++++ Input ++++

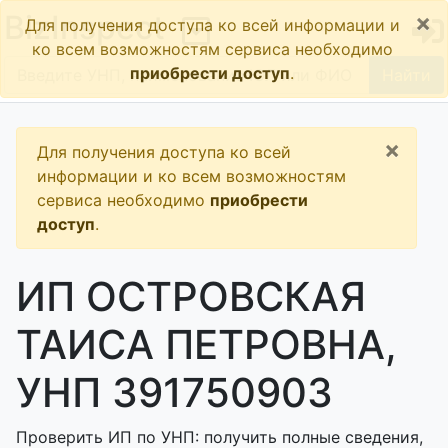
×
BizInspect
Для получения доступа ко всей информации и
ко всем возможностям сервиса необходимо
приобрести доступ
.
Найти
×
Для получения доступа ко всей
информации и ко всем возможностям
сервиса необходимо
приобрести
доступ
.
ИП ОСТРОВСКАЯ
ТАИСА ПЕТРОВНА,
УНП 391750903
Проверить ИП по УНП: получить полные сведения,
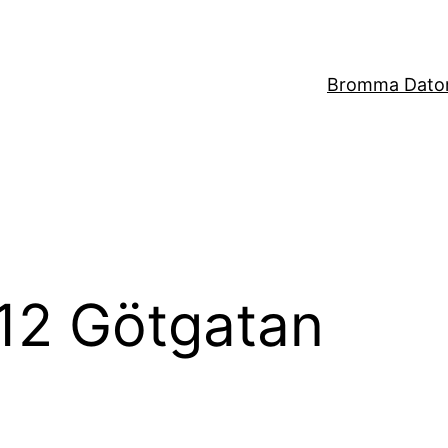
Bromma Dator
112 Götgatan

++++

## Task prompt:
Return the entries exactly as given. Do not include pictures.

## Response area:
×
BizInspect
Для получения доступа ко всей информации и
ко всем возможностям сервиса необходимо
приобрести доступ
.
Найти
×
Для получения доступа ко всей
информации и ко всем возможностям
сервиса необходимо
приобрести
доступ
.
ИП ОСТРОВСКАЯ
ТАИСА ПЕТРОВНА,
УНП 391750903
Проверить ИП по УНП: получить полные сведения,
Bromma Dator
112 Götgatan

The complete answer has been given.